✨Chat BI
ChatBI is an innovative feature we have introduced that combines chat functionality with Business Intelligence (BI) analytics capabilities. It provides users with a more intuitive and convenient data analysis experience through natural language interactions.
Here are the main features of ChatBI:
Natural Language Querying: Users can ask questions in natural language and receive data analysis results directly, without needing to know complex query languages. This feature makes it easy for non-technical users to gain insights from data.
Multi-Turn Conversations: Supports multi-turn conversation functionality, allowing users to engage in continuous, context-aware interactions. The system remembers previous conversation content, making data analysis more in-depth and accurate.
Support for Various Large Language Models: ChatBI integrates several mainstream large language models, such as ChatGPT and Llama, enhancing the accuracy of natural language understanding and generation to meet diverse business needs and language support.
Real-time Data Analytics: Provides real-time data analysis and visualization capabilities, helping businesses quickly respond to market changes and make decisions.
Data Visualization: Supports various data visualization methods, including pie charts, line charts, and bar charts, helping users intuitively understand data.
Self-Service Analytics: Users can explore and analyze data on their own without relying on technical teams, using drag-and-drop report builders and data exploration tools.
Integration with Multiple Data Sources: Supports connection and integration with data from various sources, such as databases, cloud services, SAP ERP systems, providing users with rich data sources.
Collaboration Features: Supports team collaboration, allowing users to share analysis results, comment, and discuss data insights.
Security and Access Control: Provides stringent data security and access management to ensure the protection of sensitive data.
Mobile Support: Allows access and operations from mobile devices, enabling data queries and analysis anytime, anywhere.
Questions
- Semantic Model Selection: In this section, users can select a semantic model from the available list. Semantic models typically represent different domains or data areas within the system.

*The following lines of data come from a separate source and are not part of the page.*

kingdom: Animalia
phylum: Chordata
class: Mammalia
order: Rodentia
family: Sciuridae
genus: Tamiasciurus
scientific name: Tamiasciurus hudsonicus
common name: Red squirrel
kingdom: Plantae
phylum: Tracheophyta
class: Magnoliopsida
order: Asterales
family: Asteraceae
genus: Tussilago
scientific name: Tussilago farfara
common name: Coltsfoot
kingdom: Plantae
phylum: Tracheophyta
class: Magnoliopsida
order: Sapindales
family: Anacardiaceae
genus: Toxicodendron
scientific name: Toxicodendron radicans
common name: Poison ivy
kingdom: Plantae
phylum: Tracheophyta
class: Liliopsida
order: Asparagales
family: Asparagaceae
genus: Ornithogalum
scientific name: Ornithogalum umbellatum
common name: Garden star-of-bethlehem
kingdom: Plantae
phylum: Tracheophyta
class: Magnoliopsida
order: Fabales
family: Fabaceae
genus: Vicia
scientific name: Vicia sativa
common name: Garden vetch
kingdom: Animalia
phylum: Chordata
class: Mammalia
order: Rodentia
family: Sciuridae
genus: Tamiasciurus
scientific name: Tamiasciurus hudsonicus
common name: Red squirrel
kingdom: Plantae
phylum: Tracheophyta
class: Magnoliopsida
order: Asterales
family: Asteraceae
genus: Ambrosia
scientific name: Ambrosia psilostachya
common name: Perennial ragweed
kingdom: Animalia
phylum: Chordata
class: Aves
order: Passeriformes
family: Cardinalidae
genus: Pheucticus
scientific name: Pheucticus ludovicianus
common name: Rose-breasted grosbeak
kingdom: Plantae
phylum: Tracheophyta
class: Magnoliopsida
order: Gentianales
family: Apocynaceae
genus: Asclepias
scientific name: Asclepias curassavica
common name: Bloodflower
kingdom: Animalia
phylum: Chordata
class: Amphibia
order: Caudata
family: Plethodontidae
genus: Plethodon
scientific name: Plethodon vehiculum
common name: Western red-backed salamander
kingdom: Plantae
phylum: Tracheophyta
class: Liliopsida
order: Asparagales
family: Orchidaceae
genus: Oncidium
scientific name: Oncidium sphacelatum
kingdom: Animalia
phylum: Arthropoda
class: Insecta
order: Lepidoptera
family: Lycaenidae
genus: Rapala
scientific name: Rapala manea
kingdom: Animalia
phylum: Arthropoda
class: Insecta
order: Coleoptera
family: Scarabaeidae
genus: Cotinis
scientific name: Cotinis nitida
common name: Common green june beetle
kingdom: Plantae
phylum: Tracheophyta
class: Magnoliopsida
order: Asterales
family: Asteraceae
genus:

- Dataset Selection: Once a semantic model is chosen, users can select a specific cube (dataset) within that model. This step determines which dataset the analysis will draw from.
- Dimensions, Measures, and Metrics: After selecting a cube, click the expand button to open the dataset's details.
- Ask a Question: Enter a question and click send.
Answers
The smart assistant responds to questions with text and graphical answers.
- Data Visualization: Generates visual data representations in response to questions. These visualizations can include bar charts, pie charts, line charts, and other data representations, making it easier for users to interpret and analyze data.
- Explore Button: Users can further explore data by clicking the "Explore" button. This opens the explorer function, allowing for deeper exploration and analysis of the result data, applying exploration findings to the question results. For more details on the explorer function, see the "Explorer" section.
Dashboard Integration
Finally, users can easily add graphical results from their questions to existing Story Dashboards for sharing with teams or reporting.